Pitchers and catchers report to Nationals spring training in a little over a week, the 2015 regular season starts in just under two months, but Nationals fans are still eight months away from the only results that matter in evaluating the 2015 season.
Every year is the year you’re supposed to compete for a championship, but for the 2015 Washington Nationals that sentiment is more than chest-beating hyperbole. It is a fact. Since the end of the 2011 season, when the Nationals surprised baseball with a second half surge and finished only one game under .500, the Nationals have been playing a game of increasing expectations that will have finally caught up with them in 2015.

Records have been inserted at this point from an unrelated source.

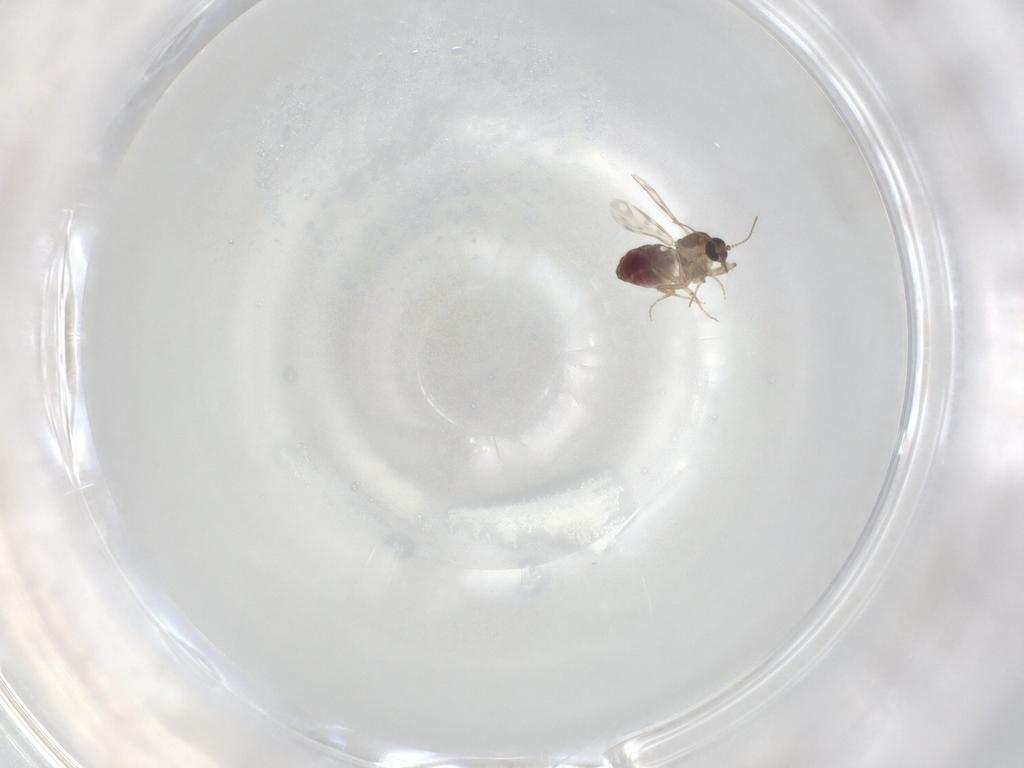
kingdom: Animalia
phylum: Arthropoda
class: Insecta
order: Diptera
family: Ceratopogonidae
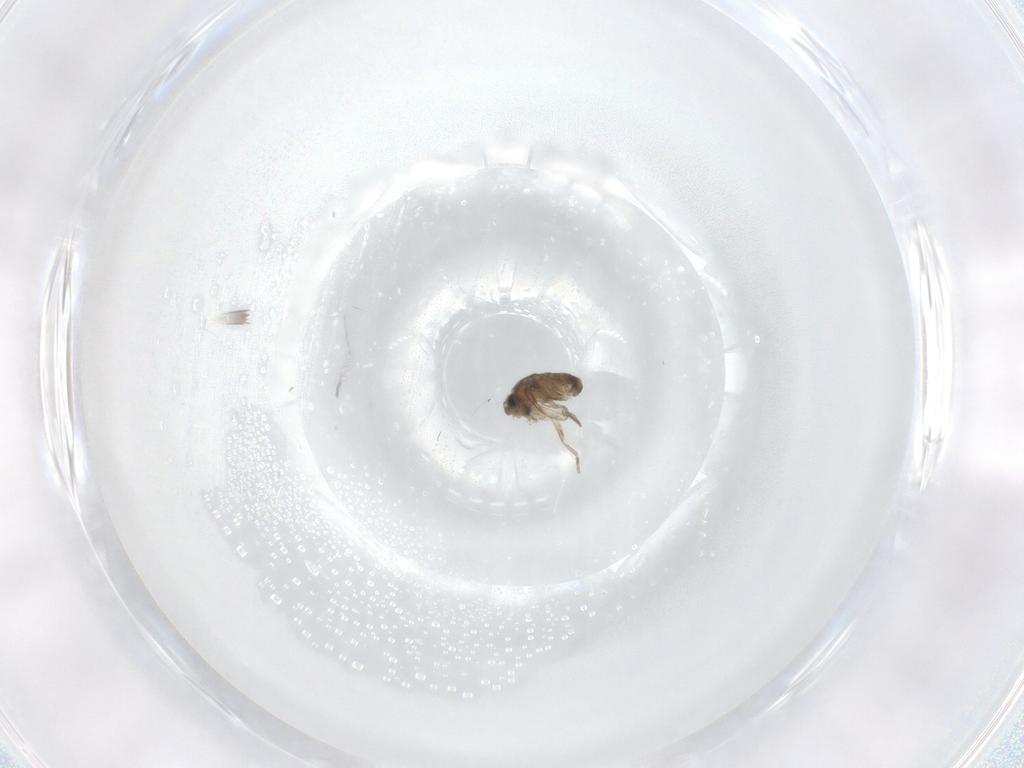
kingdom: Animalia
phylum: Arthropoda
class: Insecta
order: Diptera
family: Cecidomyiidae
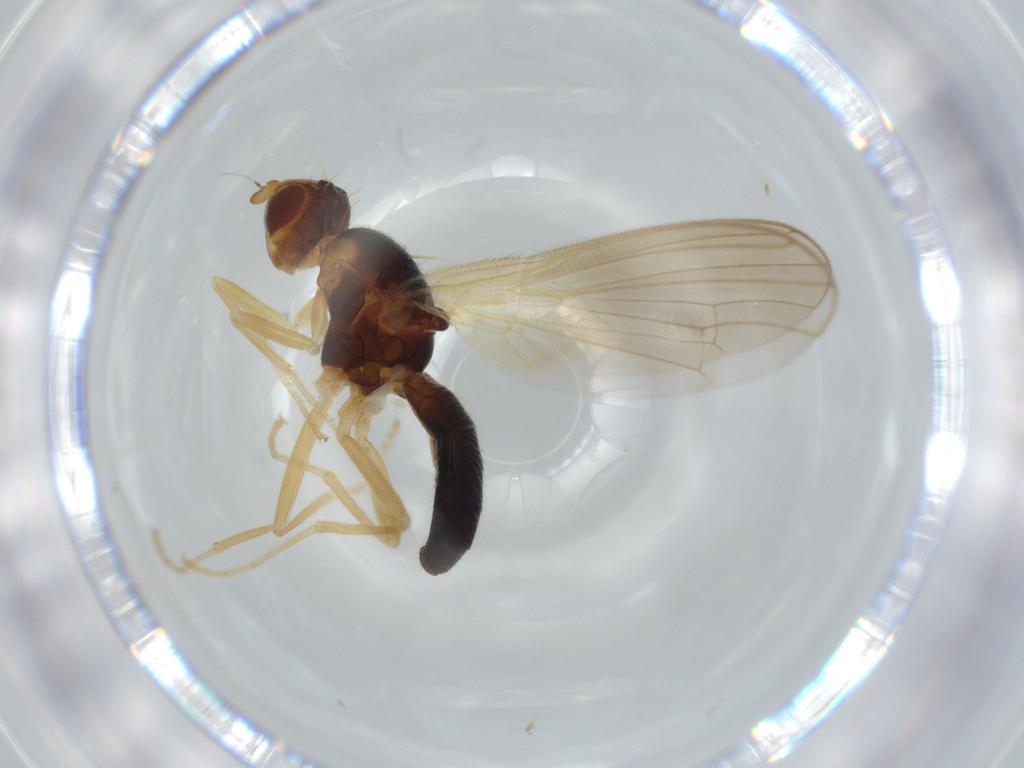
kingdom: Animalia
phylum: Arthropoda
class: Insecta
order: Diptera
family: Psilidae
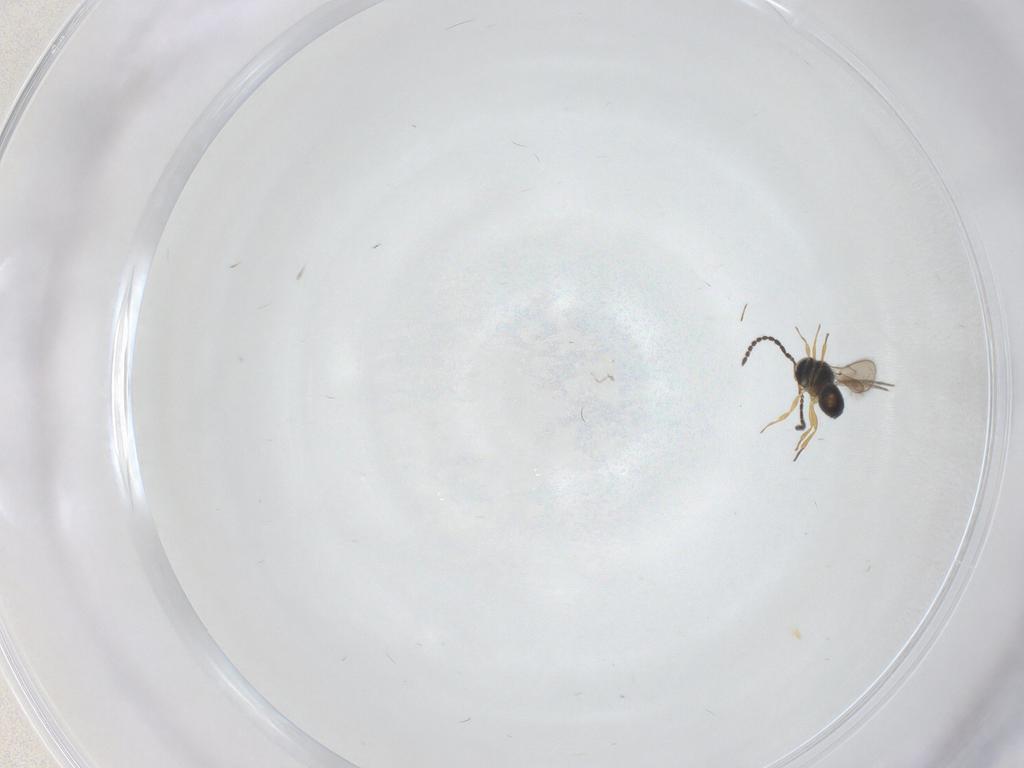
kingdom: Animalia
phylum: Arthropoda
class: Insecta
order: Hymenoptera
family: Scelionidae
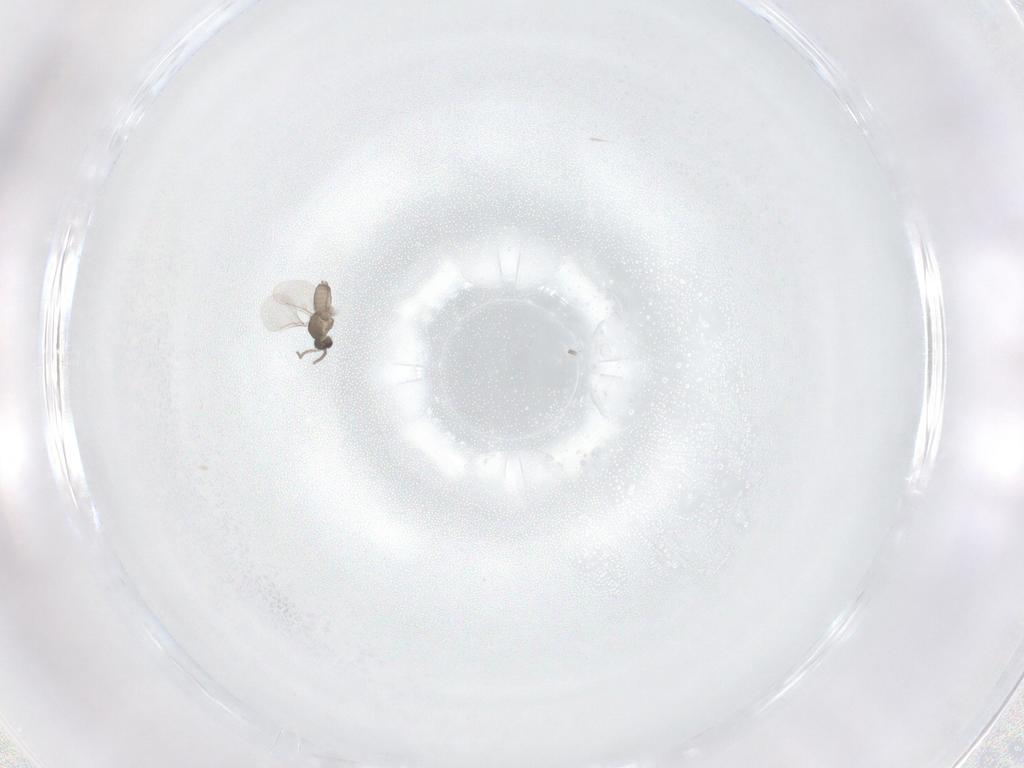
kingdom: Animalia
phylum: Arthropoda
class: Insecta
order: Diptera
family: Cecidomyiidae
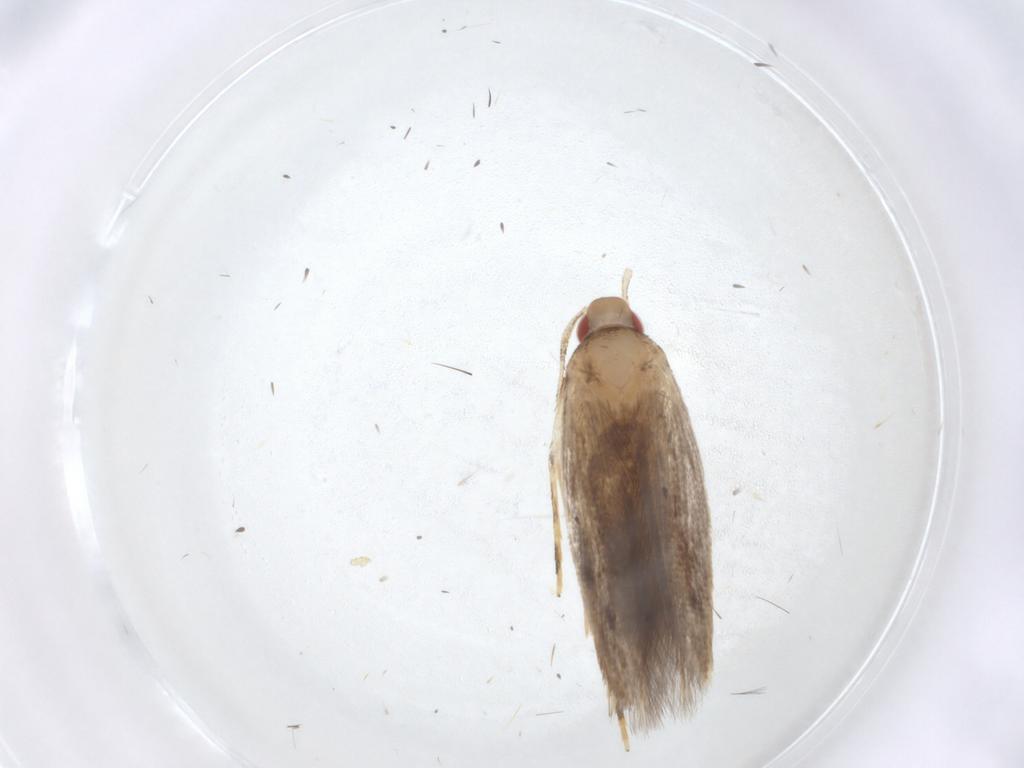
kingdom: Animalia
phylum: Arthropoda
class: Insecta
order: Lepidoptera
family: Cosmopterigidae
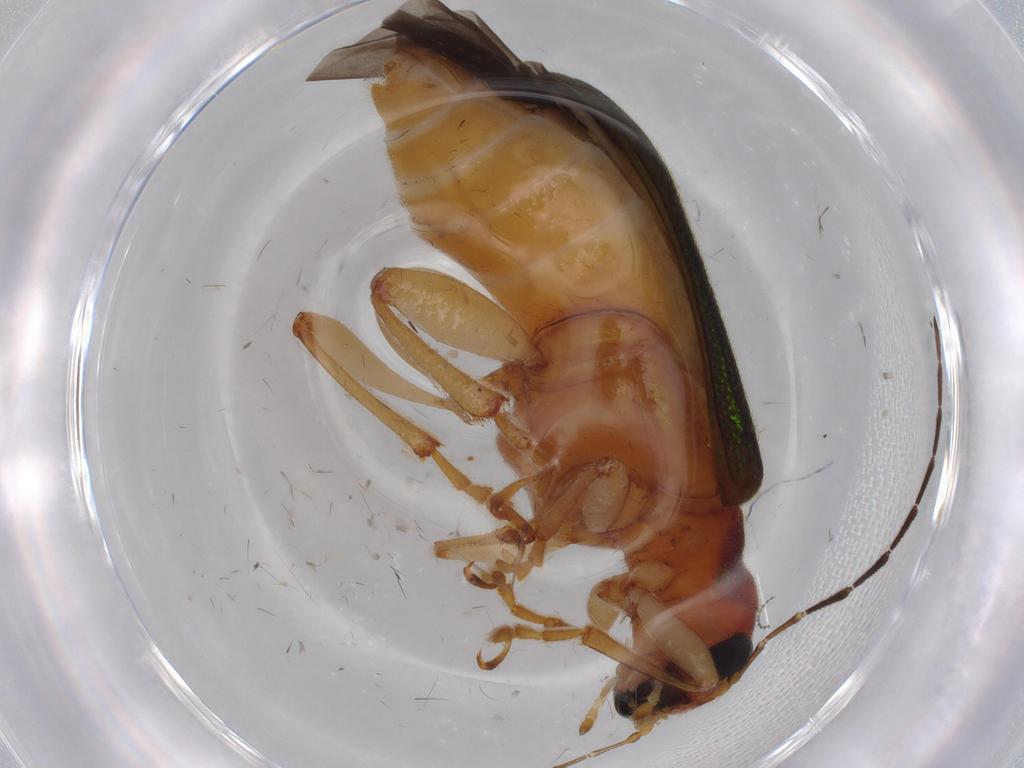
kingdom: Animalia
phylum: Arthropoda
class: Insecta
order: Coleoptera
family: Chrysomelidae
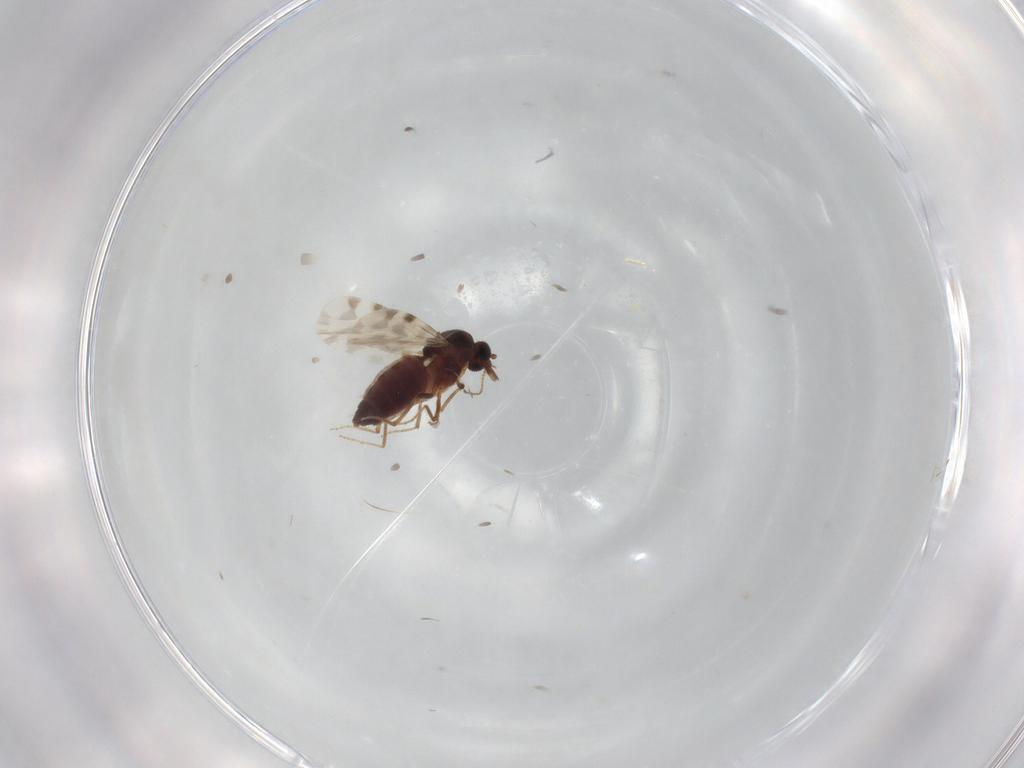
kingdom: Animalia
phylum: Arthropoda
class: Insecta
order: Diptera
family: Ceratopogonidae
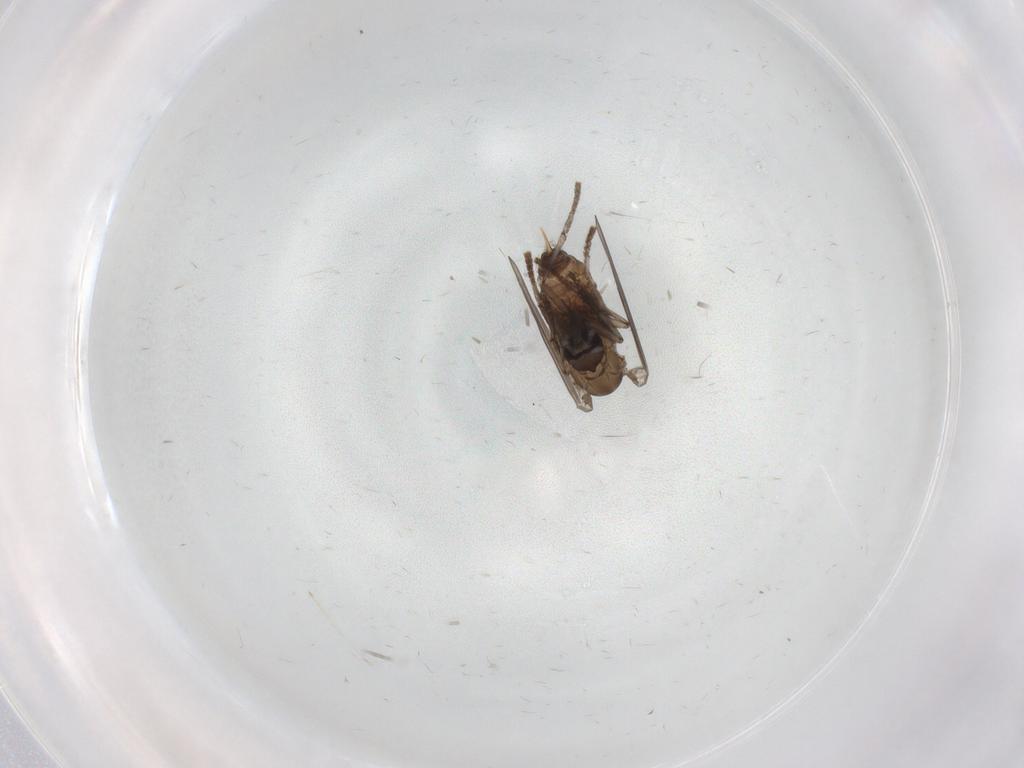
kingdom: Animalia
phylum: Arthropoda
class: Insecta
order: Diptera
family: Psychodidae
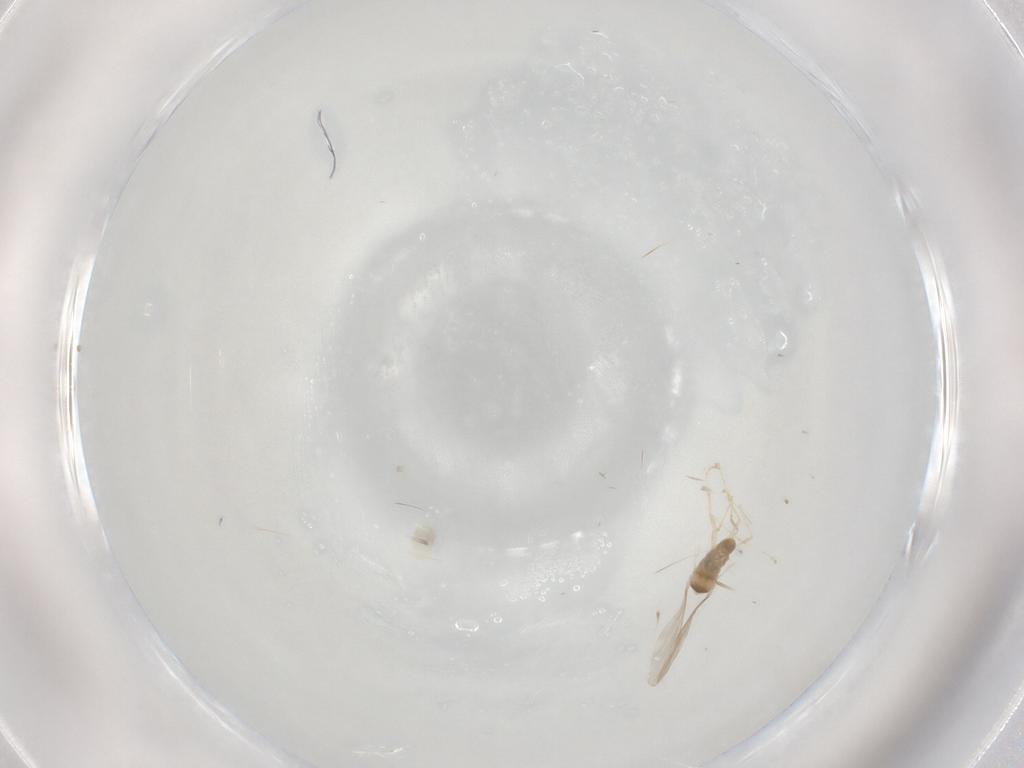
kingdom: Animalia
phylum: Arthropoda
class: Insecta
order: Diptera
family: Cecidomyiidae
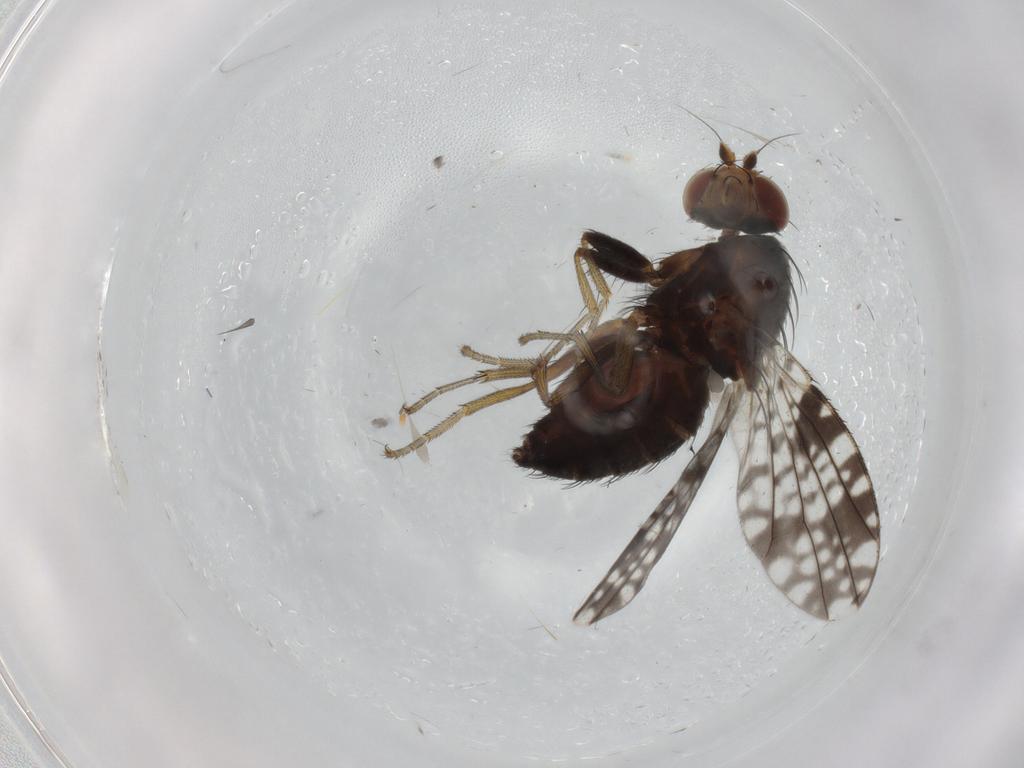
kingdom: Animalia
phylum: Arthropoda
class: Insecta
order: Diptera
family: Tephritidae
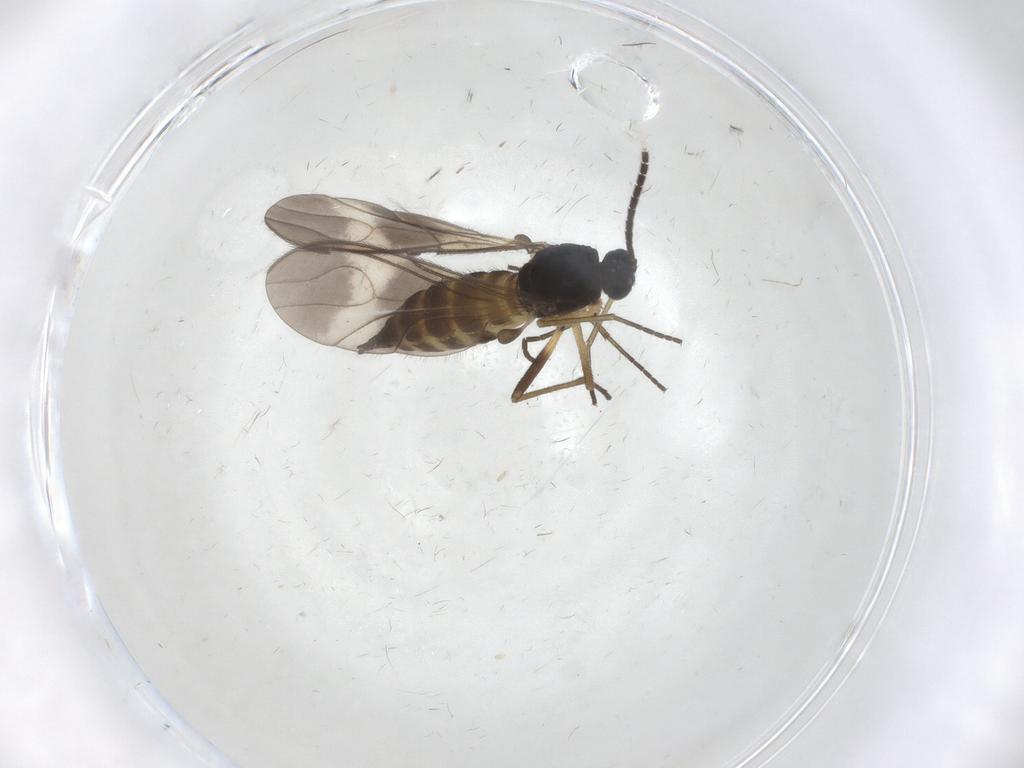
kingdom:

The 2012 season was a surprise, a maybe wild card team ended up with the most wins in baseball. An early exit in the playoffs could be excused as a bit of inexperience and bad luck. The 2013 season was a season of regression, injuries, and underperforming bench players. But they were still a winning team. Even the most disappointed fan could see the core of the 2012 Nats were still good players.
Despite the disappointing end to the 2014 season, the silver lining may be that the 2012 season wasn’t a fluke. The Nationals are a properly good team. An excellent team, really. Deep at nearly every position on the field, young talent on the rise, established veterans with defined skill sets. They weren’t a bad team: Cold bats, questionable bullpen managing, and running into the Giants in an even year added up to another quick exit for the team with the best record in the National League.
However you characterize the last few seasons and their ultimate demise, 2015 will be different for one very important reasons: There will be no excuses for this team if they don’t have a successful October. Not injury, not bad luck, not small sample size. Not young players that need to mature, or old players that are regressing, or if the pitchers pitch like aces or are still learning:
I would say that the Nats first job is to make the playoffs, but at this point that needs to be a foregone conclusion. They are light years better than the bottom half of the NL East, and much better than the two teams that might compete for a Wild Card. The only point of the 2015 season between now and October is to get to October and win it.
I hate putting it like that. I’m a big fan of the regular season, and the day to day how did a guy do, who’s the new guy, what are we all going to dress up as at the park today: I am. Lose today? Get ’em tomorrow.
But 2015 isn’t like that. Players contracts are expiring. The team’s make up of personnel is at an all time high. They are better than nearly every other team that will take the field with them, and on par with the few that they aren’t. They are better than, or on par, with any other team that has won the World Series in the last five years. There is no talent gap that explains why the Nats can’t win it all.
They either will, or they won’t, and we won’t know until they do or they don’t. You thought other years were stressful?…
In the coming weeks we’ll be doing a variation on our usual spring training preview. You know most of the Nats, so our “Get to Know a Nat” series will be abbreviated so that you don’t spend a lot of time reading stuff you already know. We’ll also be posing questions for spring training and the regular season: Questions that will get at the few loose ends in and around the 2015 season that the Nats have.
But that’s just what they are: Loose ends. Whether the Nats keep Jordan Zimmermann all year or not, whether they find a second basement or not, whether Max Scherzer is the Opening Day starter or not: These are just jigsaw puzzles on a snowy day. A series of deck chairs to be rearranged on what will either be the Love Boat or the Titanic.
The wait is almost over. The wait is just beginning. Welcome back, Natstown.